═══ Excerpted records ═══

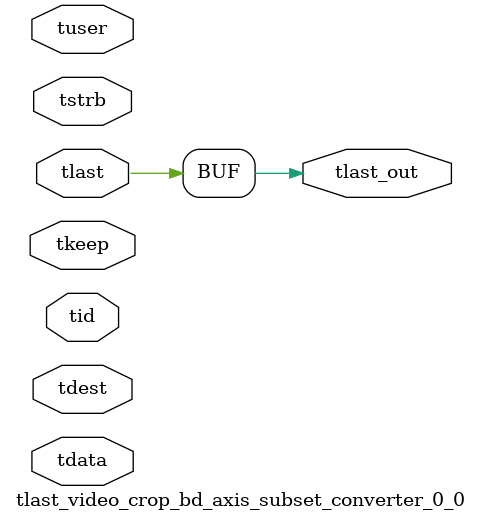
<source format=v>


`timescale 1ps/1ps

module tlast_video_crop_bd_axis_subset_converter_0_0 #
(
parameter C_S_AXIS_TID_WIDTH   = 1,
parameter C_S_AXIS_TUSER_WIDTH = 0,
parameter C_S_AXIS_TDATA_WIDTH = 0,
parameter C_S_AXIS_TDEST_WIDTH = 0
)
(
input  [(C_S_AXIS_TID_WIDTH   == 0 ? 1 : C_S_AXIS_TID_WIDTH)-1:0       ] tid,
input  [(C_S_AXIS_TDATA_WIDTH == 0 ? 1 : C_S_AXIS_TDATA_WIDTH)-1:0     ] tdata,
input  [(C_S_AXIS_TUSER_WIDTH == 0 ? 1 : C_S_AXIS_TUSER_WIDTH)-1:0     ] tuser,
input  [(C_S_AXIS_TDEST_WIDTH == 0 ? 1 : C_S_AXIS_TDEST_WIDTH)-1:0     ] tdest,
input  [(C_S_AXIS_TDATA_WIDTH/8)-1:0 ] tkeep,
input  [(C_S_AXIS_TDATA_WIDTH/8)-1:0 ] tstrb,
input  [0:0]                                                             tlast,
output                                                                   tlast_out
);

assign tlast_out = {tlast};

endmodule


</source>
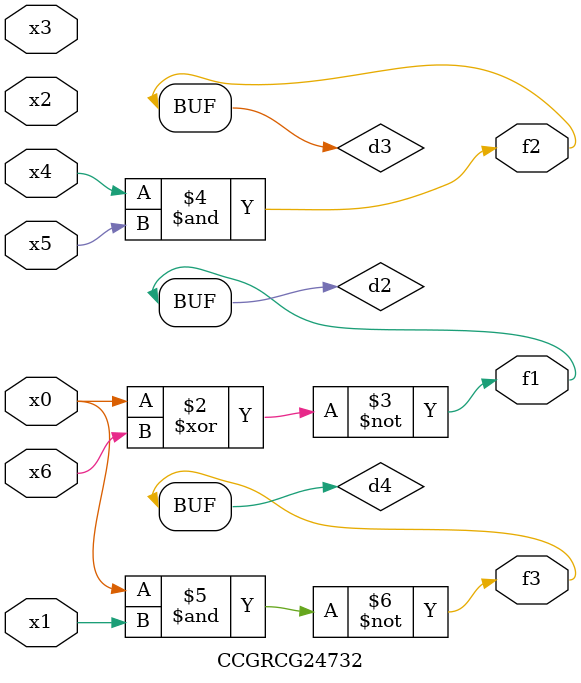
<source format=v>
module CCGRCG24732(
	input x0, x1, x2, x3, x4, x5, x6,
	output f1, f2, f3
);

	wire d1, d2, d3, d4;

	nor (d1, x0);
	xnor (d2, x0, x6);
	and (d3, x4, x5);
	nand (d4, x0, x1);
	assign f1 = d2;
	assign f2 = d3;
	assign f3 = d4;
endmodule

</source>
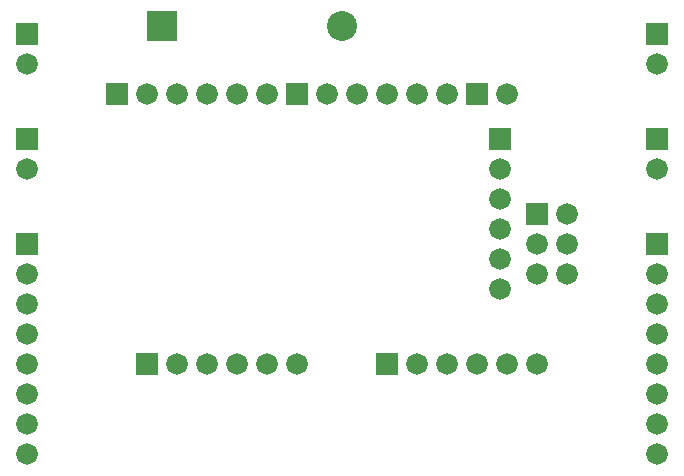
<source format=gbs>
G75*
G70*
%OFA0B0*%
%FSLAX24Y24*%
%IPPOS*%
%LPD*%
%AMOC8*
5,1,8,0,0,1.08239X$1,22.5*
%
%ADD10R,0.0720X0.0720*%
%ADD11C,0.0720*%
%ADD12R,0.1000X0.1000*%
%ADD13C,0.1000*%
D10*
X005661Y003911D03*
X001661Y007911D03*
X001661Y011411D03*
X004661Y012911D03*
X001661Y014911D03*
X010661Y012911D03*
X016661Y012911D03*
X017411Y011411D03*
X018661Y008911D03*
X022661Y007911D03*
X022661Y011411D03*
X022661Y014911D03*
X013661Y003911D03*
D11*
X001661Y000911D03*
X001661Y001911D03*
X001661Y002911D03*
X001661Y003911D03*
X001661Y004911D03*
X001661Y005911D03*
X001661Y006911D03*
X001661Y010411D03*
X005661Y012911D03*
X006661Y012911D03*
X007661Y012911D03*
X008661Y012911D03*
X009661Y012911D03*
X011661Y012911D03*
X012661Y012911D03*
X013661Y012911D03*
X014661Y012911D03*
X015661Y012911D03*
X017661Y012911D03*
X017411Y010411D03*
X017411Y009411D03*
X017411Y008411D03*
X017411Y007411D03*
X018661Y006911D03*
X019661Y006911D03*
X019661Y007911D03*
X018661Y007911D03*
X019661Y008911D03*
X022661Y010411D03*
X022661Y006911D03*
X022661Y005911D03*
X022661Y004911D03*
X022661Y003911D03*
X022661Y002911D03*
X022661Y001911D03*
X022661Y000911D03*
X018661Y003911D03*
X017661Y003911D03*
X016661Y003911D03*
X015661Y003911D03*
X014661Y003911D03*
X017411Y006411D03*
X010661Y003911D03*
X009661Y003911D03*
X008661Y003911D03*
X007661Y003911D03*
X006661Y003911D03*
X001661Y013911D03*
X022661Y013911D03*
D12*
X006161Y015161D03*
D13*
X012161Y015161D03*
M02*

</source>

═══

Give the entries again, exactly and in full, with no image included.

Result of the task:
<source format=v>


`timescale 1ps/1ps

module tlast_video_crop_bd_axis_subset_converter_0_0 #
(
parameter C_S_AXIS_TID_WIDTH   = 1,
parameter C_S_AXIS_TUSER_WIDTH = 0,
parameter C_S_AXIS_TDATA_WIDTH = 0,
parameter C_S_AXIS_TDEST_WIDTH = 0
)
(
input  [(C_S_AXIS_TID_WIDTH   == 0 ? 1 : C_S_AXIS_TID_WIDTH)-1:0       ] tid,
input  [(C_S_AXIS_TDATA_WIDTH == 0 ? 1 : C_S_AXIS_TDATA_WIDTH)-1:0     ] tdata,
input  [(C_S_AXIS_TUSER_WIDTH == 0 ? 1 : C_S_AXIS_TUSER_WIDTH)-1:0     ] tuser,
input  [(C_S_AXIS_TDEST_WIDTH == 0 ? 1 : C_S_AXIS_TDEST_WIDTH)-1:0     ] tdest,
input  [(C_S_AXIS_TDATA_WIDTH/8)-1:0 ] tkeep,
input  [(C_S_AXIS_TDATA_WIDTH/8)-1:0 ] tstrb,
input  [0:0]                                                             tlast,
output                                                                   tlast_out
);

assign tlast_out = {tlast};

endmodule


</source>
<source format=v>
module CCGRCG24732(
	input x0, x1, x2, x3, x4, x5, x6,
	output f1, f2, f3
);

	wire d1, d2, d3, d4;

	nor (d1, x0);
	xnor (d2, x0, x6);
	and (d3, x4, x5);
	nand (d4, x0, x1);
	assign f1 = d2;
	assign f2 = d3;
	assign f3 = d4;
endmodule

</source>
<source format=gbs>
G75*
G70*
%OFA0B0*%
%FSLAX24Y24*%
%IPPOS*%
%LPD*%
%AMOC8*
5,1,8,0,0,1.08239X$1,22.5*
%
%ADD10R,0.0720X0.0720*%
%ADD11C,0.0720*%
%ADD12R,0.1000X0.1000*%
%ADD13C,0.1000*%
D10*
X005661Y003911D03*
X001661Y007911D03*
X001661Y011411D03*
X004661Y012911D03*
X001661Y014911D03*
X010661Y012911D03*
X016661Y012911D03*
X017411Y011411D03*
X018661Y008911D03*
X022661Y007911D03*
X022661Y011411D03*
X022661Y014911D03*
X013661Y003911D03*
D11*
X001661Y000911D03*
X001661Y001911D03*
X001661Y002911D03*
X001661Y003911D03*
X001661Y004911D03*
X001661Y005911D03*
X001661Y006911D03*
X001661Y010411D03*
X005661Y012911D03*
X006661Y012911D03*
X007661Y012911D03*
X008661Y012911D03*
X009661Y012911D03*
X011661Y012911D03*
X012661Y012911D03*
X013661Y012911D03*
X014661Y012911D03*
X015661Y012911D03*
X017661Y012911D03*
X017411Y010411D03*
X017411Y009411D03*
X017411Y008411D03*
X017411Y007411D03*
X018661Y006911D03*
X019661Y006911D03*
X019661Y007911D03*
X018661Y007911D03*
X019661Y008911D03*
X022661Y010411D03*
X022661Y006911D03*
X022661Y005911D03*
X022661Y004911D03*
X022661Y003911D03*
X022661Y002911D03*
X022661Y001911D03*
X022661Y000911D03*
X018661Y003911D03*
X017661Y003911D03*
X016661Y003911D03*
X015661Y003911D03*
X014661Y003911D03*
X017411Y006411D03*
X010661Y003911D03*
X009661Y003911D03*
X008661Y003911D03*
X007661Y003911D03*
X006661Y003911D03*
X001661Y013911D03*
X022661Y013911D03*
D12*
X006161Y015161D03*
D13*
X012161Y015161D03*
M02*

</source>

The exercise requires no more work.